- By Dan De LuceDan De Luce is Foreign Policy’s chief national security correspondent. He joined FP in June 2015 after working as Pentagon correspondent for Agence France-Presse. Prior to that, Dan reported for the Guardian from Iran until he was expelled by the regime in 2004. After the end of communist rule in Eastern Europe, Dan worked as a freelance journalist in Prague. He later covered the war in former Yugoslavia for Reuters from 1993 to 1995 before serving as Sarajevo bureau chief after the conflict. Born and raised in Los Angeles, Dan lives in Washington with his wife, journalist and author Caitriona Palmer, and his four children.
The Philippines’ president has heaped abuse on the United States for weeks, but now Rodrigo Duterte is backing up his words with action. His defense minister said Friday the Philippines has suspended joint naval patrols with the United States in the disputed waters of the South China Sea.
Manila’s announcement deals a blow to the Obama administration’s diplomatic and military strategy in the South China Sea, and raises questions about the future course of an alliance that had been seen as a reliable bedrock.
The joint naval patrols, launched this year, were designed to send an important symbolic message to counter China’s aggressive territorial claims and island-building in the strategic waterway. American and Philippine naval ships have conducted three patrols since March, the most recent in July, Pentagon spokesman Cmdr. Gary Ross said.
Philippine Defense Secretary Delfin Lorenzana said he had conveyed the decision to the head of U.S. Pacific Command during a visit to Hawaii last week.
The joint patrols “have been suspended for the time being. They (Washington) know it already,” Lorenzana told reporters.
The defense minister also said his government wanted to expel “in the near future” the roughly 100 U.S. special operations forces stationed in the southern Philippines. The American troops help local forces track Islamist militants from the Abu Sayyaf group, and the Pentagon has held up the mission as a low-cost, light footprint success. But Lorenzana indicated the U.S. forces would be asked to leave as soon as Philippine army troops could be trained to use surveillance drones.
Lorenzana unveiled the decision as U.S. and Philippine forces hold a major amphibious military exercise.
Until Duterte came to power on June 30, the Philippines had appealed to the United States to take on a larger military presence in the region and to provide more hardware and radar to prevent China from imposing its will in the South China Sea.
The Philippines, along with several other states in Southeast Asia, are locked in increasingly bitter territorial disputes with Beijing, which claims virtually the entire South China Sea. Tensions between Manila and Beijing are running particularly high over Scarborough Shoal, a resource-rich coral atoll that lies less than 150 miles off the Philippine coast.

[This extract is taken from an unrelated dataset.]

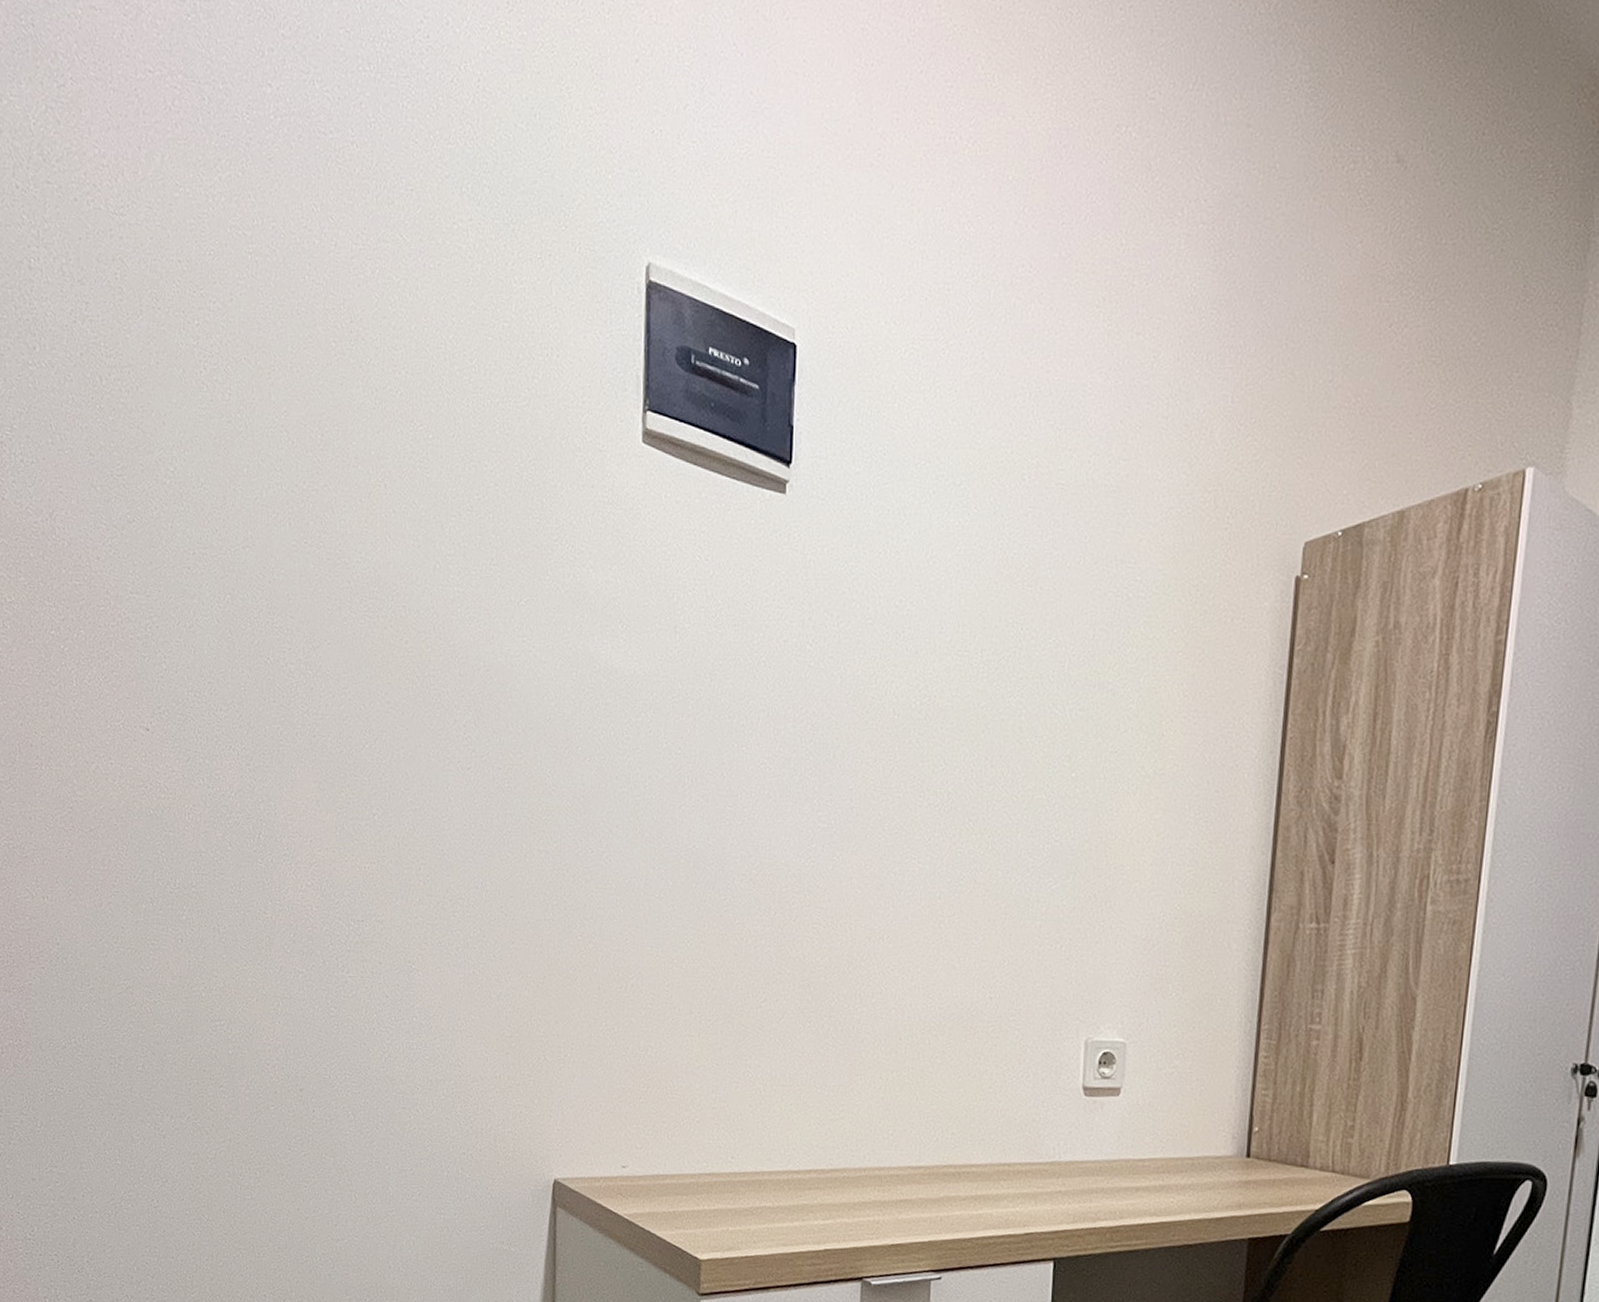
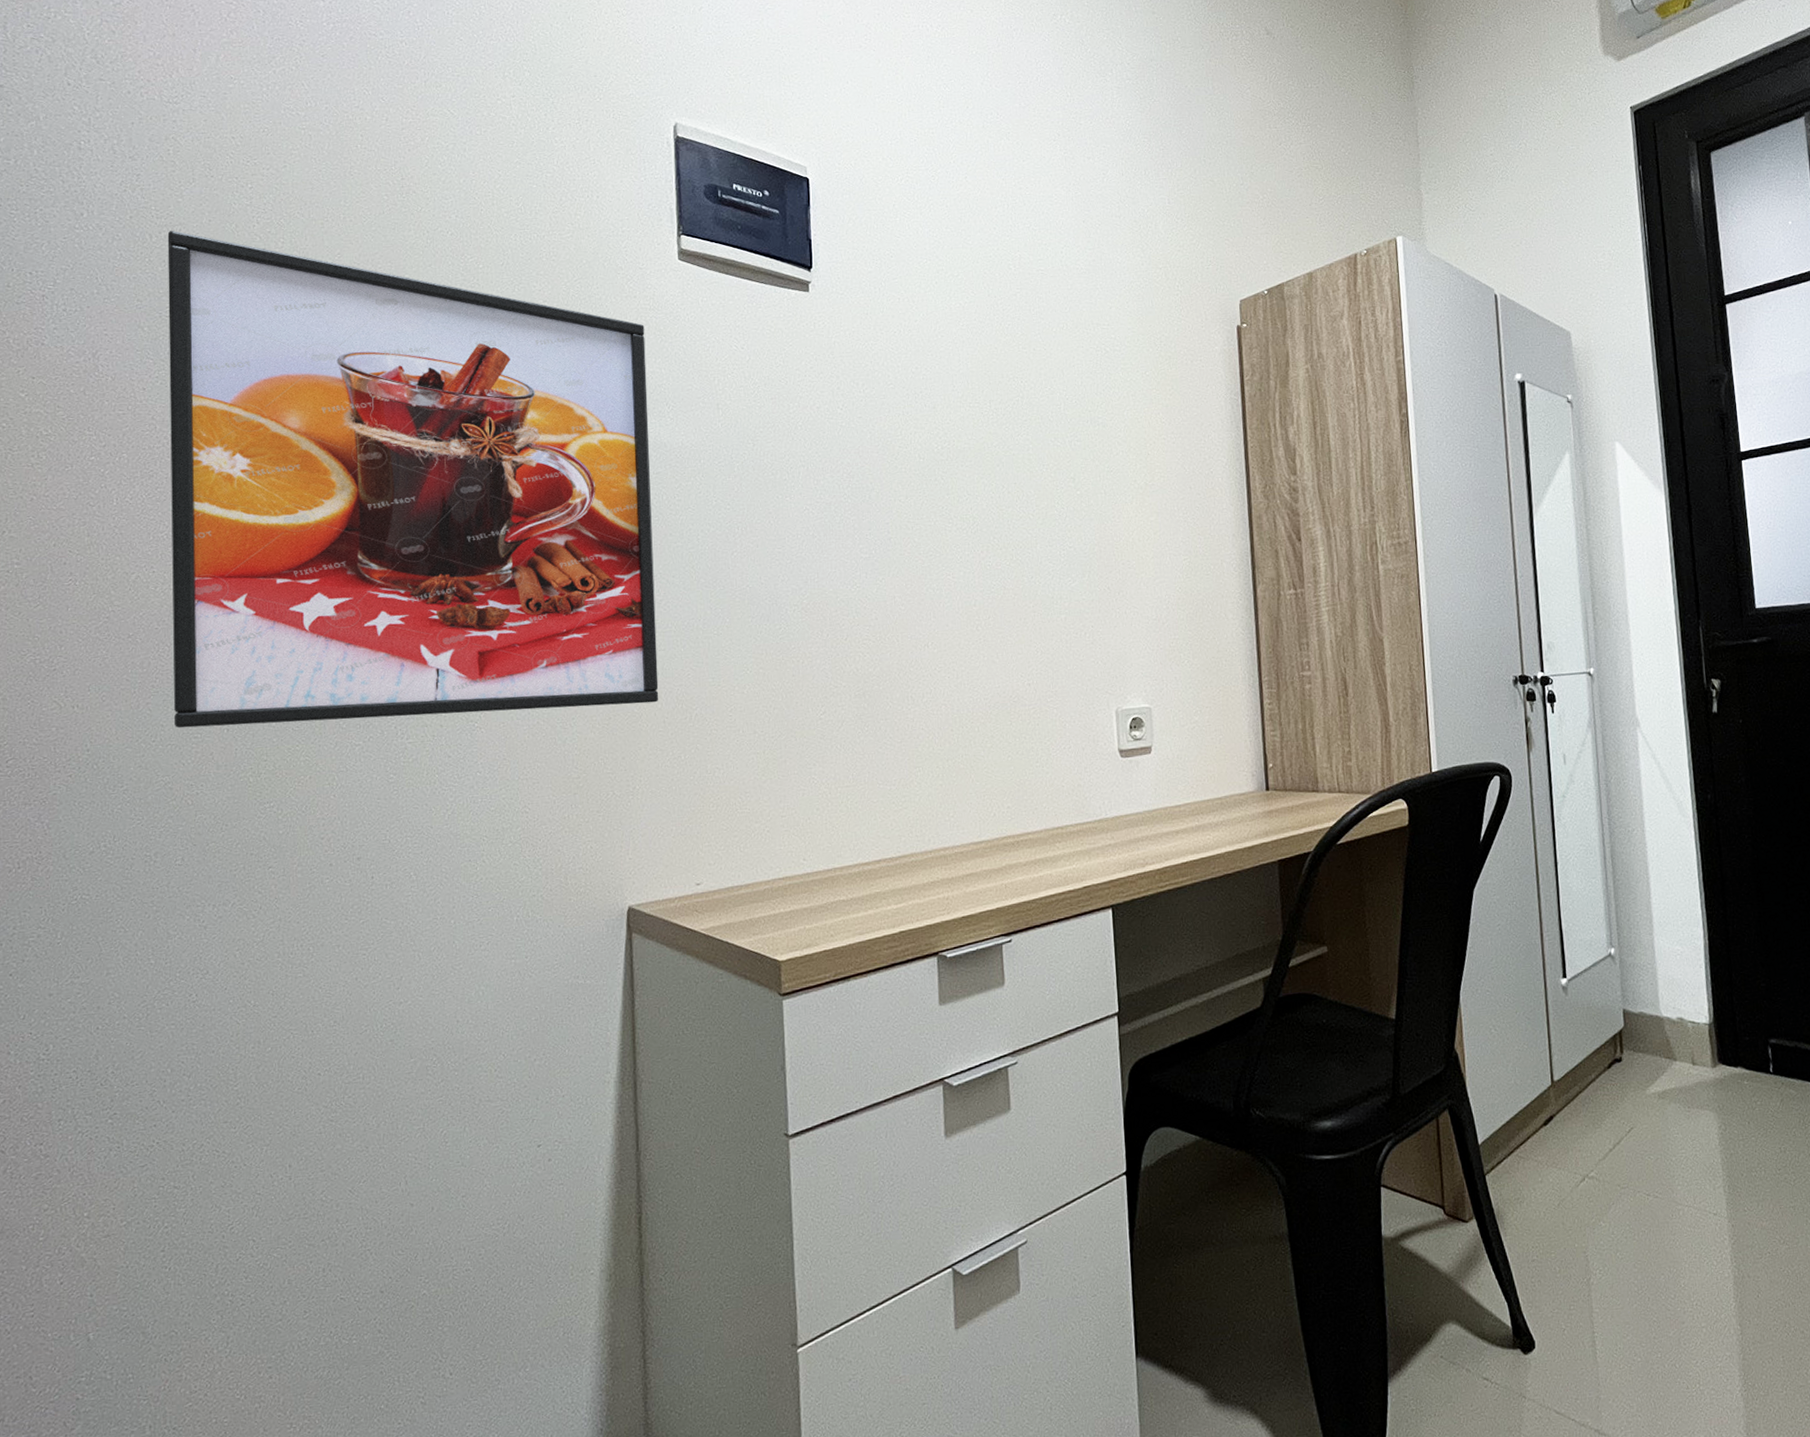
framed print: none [117,373,601,966] -> present [167,231,659,728]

But Duterte has taken a different tack. In less than two months, he has called U.S. President Barack Obama a “son of whore,” threatened to kick out about 600 U.S. troops based in the country, cancel all military exercises with the United States, and warned that his government could abandon its decades-old alliance with the Americans.

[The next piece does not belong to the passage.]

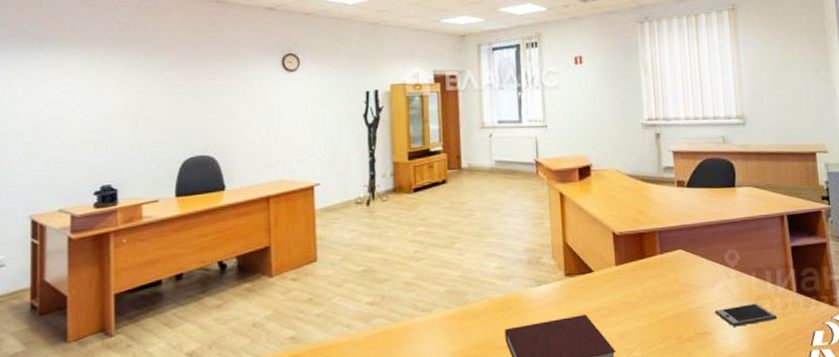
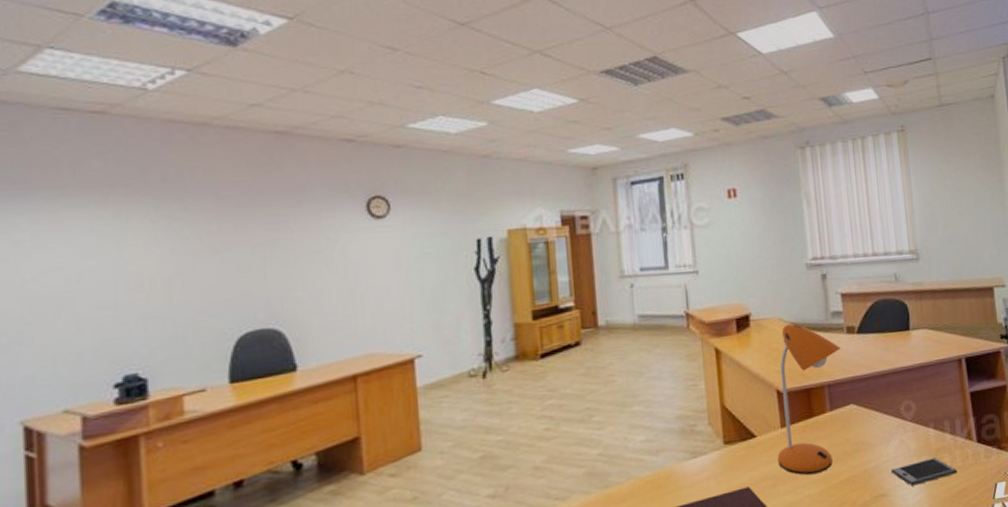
desk lamp: none [611,175,671,309] -> present [777,324,841,475]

This week, he said Obama could “go to hell.”
The Philippine president’s open hostility to Washington followed criticism from the United States and other Western governments over his violent war on drugs, which has claimed the lives of more than 3,300 people and prompted allegations of widespread vigilante killings.
Duterte has vowed to continue the anti-drug crime campaign, even though the violence and his statements have spooked financial markets, sending the country’s peso to a seven-year low. He even likened himself to Hitler last month, saying that the Nazi dictator had killed millions of Jews and that he would like to kill millions of drug dealers: “I’d be happy to slaughter them.”
While Duterte has made no apologies for his coarse remarks, officials in Manila and Washington have sought to play down his inflammatory comments. Some experts predict that despite the strain caused by Duterte’s invective, the U.S.-Philippine relationship will endure without any dramatic change.
But the move to call off joint naval patrols suggested Duterte may follow through on other threats to cancel all military exercises with the Americans and to possibly revoke a new defense cooperation agreement that grants the United States wide access to air and naval bases across the country.
Foreign Affairs Secretary Perfecto Yasay on Thursday said Duterte wanted to free the country from the “shackles of dependency” on the United States and that he was “compelled to realign” Philippine foreign policy.